Les compteurs ont explosé
La vente de taureaux de Créancey a livré un résultat spectaculaire vendredi dernier.
Les cours de la viande sont encourageants et cela se ressent sur les investissements dans la génétique ! Vendredi 13 février à Créancey, les acheteurs n'ont pas fait « dans la dentelle » pour acheter de bons taureaux. Le ton était donné d'entrée avec des gradins archi-pleins, 90 boîtiers distribués, 20 autres personnes prêtes à enchérir à distance et un premier veau parti pour 10 100 euros ! Quarante-neuf des 51 reproducteurs de ce millésime ont été vendus à une moyenne record de 6 529 euros (l'un des deux invendus a même trouvé preneur à l'issue de la vente). Le « top-price » a été l'œuvre de Violon, né au Gaec de Fontaine blanche à Moux-en-Morvan (58) avec une très belle enchère à 13 800 euros. L'animal qui a certainement séduit par ses facilités de naissance et sa croissance, rejoindra la Hongrie, chez un acheteur nommé Miklos Barna basé à Budapest, avec l'aide de Simon Genetic. Cette enchère ne bat toutefois pas le record établi en 2022 par un veau qui avait atteint la somme de 15 500 euros. En restant sur les records, celui de la moyenne de prix a été plus que pulvérisé : il était jusqu'à présent de 4 514 euros, score de 2025, soit un différentiel de plus de 2 000 euros ! Le nombre d'acheteurs potentiels a lui aussi été battu : il y a deux ans, 78 personnes avaient récupéré un boîtier et 16 personnes étaient à distance. À noter que la mise à prix de cette édition 2026 avait été sérieusement revue à la hausse (3 800 euros). Les enchères, elles, se faisaient désormais par tranches de 100 euros. Pour être complet, les trois autres élevages qui ont vu partir leur veau pour au moins 10 000 euros sont l'EARL Coiffu (Massingy en Côte-d'Or, enchère de 10 100 euros), Éric Langillier (Haute-Marne, 12 400 euros) et le Gaec de l'élevage Terreau (Saône-et-Loire, 10 000 euros).

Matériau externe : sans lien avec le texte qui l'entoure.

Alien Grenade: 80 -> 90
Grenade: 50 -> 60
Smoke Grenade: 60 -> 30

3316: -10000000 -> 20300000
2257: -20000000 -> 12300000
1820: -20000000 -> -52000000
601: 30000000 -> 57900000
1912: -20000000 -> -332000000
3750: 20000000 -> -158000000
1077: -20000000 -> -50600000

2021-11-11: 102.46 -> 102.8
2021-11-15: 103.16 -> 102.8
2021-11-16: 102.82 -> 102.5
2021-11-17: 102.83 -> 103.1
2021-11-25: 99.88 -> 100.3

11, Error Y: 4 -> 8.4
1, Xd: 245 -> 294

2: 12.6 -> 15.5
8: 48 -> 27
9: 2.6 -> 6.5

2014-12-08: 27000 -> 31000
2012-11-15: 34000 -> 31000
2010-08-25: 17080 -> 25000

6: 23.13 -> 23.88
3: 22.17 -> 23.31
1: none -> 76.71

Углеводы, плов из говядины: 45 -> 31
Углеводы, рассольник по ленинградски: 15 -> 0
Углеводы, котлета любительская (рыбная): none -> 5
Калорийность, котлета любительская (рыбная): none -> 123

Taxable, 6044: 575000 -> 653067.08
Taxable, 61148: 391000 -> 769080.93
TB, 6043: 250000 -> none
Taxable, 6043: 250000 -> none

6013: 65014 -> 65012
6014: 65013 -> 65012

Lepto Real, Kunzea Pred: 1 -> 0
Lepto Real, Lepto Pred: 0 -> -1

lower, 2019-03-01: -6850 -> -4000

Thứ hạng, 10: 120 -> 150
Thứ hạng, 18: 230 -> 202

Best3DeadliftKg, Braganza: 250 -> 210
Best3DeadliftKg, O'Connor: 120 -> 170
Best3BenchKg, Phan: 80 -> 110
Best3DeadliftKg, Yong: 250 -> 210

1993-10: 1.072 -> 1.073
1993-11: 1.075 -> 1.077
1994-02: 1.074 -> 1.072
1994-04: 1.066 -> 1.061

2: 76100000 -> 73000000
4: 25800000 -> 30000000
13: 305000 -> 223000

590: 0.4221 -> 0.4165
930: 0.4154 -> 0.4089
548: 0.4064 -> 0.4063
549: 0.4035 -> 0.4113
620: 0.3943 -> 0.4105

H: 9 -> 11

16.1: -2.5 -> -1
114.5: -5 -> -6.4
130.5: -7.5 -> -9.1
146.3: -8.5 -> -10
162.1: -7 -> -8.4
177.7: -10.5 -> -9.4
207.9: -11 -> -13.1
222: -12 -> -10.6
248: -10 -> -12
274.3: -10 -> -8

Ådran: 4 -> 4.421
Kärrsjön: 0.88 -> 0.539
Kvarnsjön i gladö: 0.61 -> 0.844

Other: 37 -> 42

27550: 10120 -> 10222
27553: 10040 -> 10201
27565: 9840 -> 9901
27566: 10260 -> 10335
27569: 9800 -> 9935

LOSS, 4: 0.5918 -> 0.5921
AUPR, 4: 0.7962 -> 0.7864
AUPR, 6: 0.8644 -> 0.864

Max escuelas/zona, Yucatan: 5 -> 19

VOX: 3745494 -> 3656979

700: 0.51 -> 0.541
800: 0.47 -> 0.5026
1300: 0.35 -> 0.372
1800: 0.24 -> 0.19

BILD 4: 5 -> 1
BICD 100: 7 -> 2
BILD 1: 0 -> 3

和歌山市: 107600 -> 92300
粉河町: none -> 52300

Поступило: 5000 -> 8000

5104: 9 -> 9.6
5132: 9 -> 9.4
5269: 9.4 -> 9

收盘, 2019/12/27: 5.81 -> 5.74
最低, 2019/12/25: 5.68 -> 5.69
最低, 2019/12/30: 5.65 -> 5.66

Rencontre avec un acheteur
Quatre-vingt-dix personnes s'étaient munies d'un boîtier électronique, dont Lilian Jannier, jeune éleveur à Collonges près de Semur-en-Auxois. Celui-ci avait fait le déplacement avec Christophe, son père, dans le but d'acheter un taureau : « L'an passé, nous étions repartis avec un reproducteur sans cornes à mettre sur nos génisses. Cette fois, notre objectif était de miser sur un animal avec un fort développement squelettique et musculaire ». Une dizaine de veaux avaient été repérés sur le site internet de la station. « Nous avons affiné cette sélection au fil des jours qui précédaient la vente, et il n'en restait plus que quatre ou cinq aujourd’hui », indique le jeune éleveur qui s était fixé une limite de prix « autour de 6 000 euros ». Le premier veau à passer se nommait Vikash, né à la SCEA Thomassin (71). L'animal est parti pour 7 300 euros à l'EARL Louis Griveaud (71) et n'a donc pas pris la direction de Collonges. Le second veau sélectionné par Lilian et Christophe Jannier répondait au nom d'Arthus, né à l'EARL Barthet (25). Veau intouchable lui aussi avec ses 9 100 euros, acquis par Charolais Évaluation 71. La troisième tentative fut la bonne avec Adidas, né chez le Côte-d'orien Xavier Loichot : l'enchère de 6 200 euros de Lilian Jannier fut la dernière sur cet animal. Sans regret puisque les deux autres veaux repérés allaient partir plus cher dans l'après-midi de ce 13 février : Vaele, né à l'EARL des Quatre saisons (71) a été vendu 8 500 euros à l'EARL de la Vigne (Meilly-sur-Rouvres). Alibaba, né chez Dominique Compot (58) faisait monter les enchères à 8 000 euros, pour partir au Gaec Gheeraert de Châtillon-sur-Seine.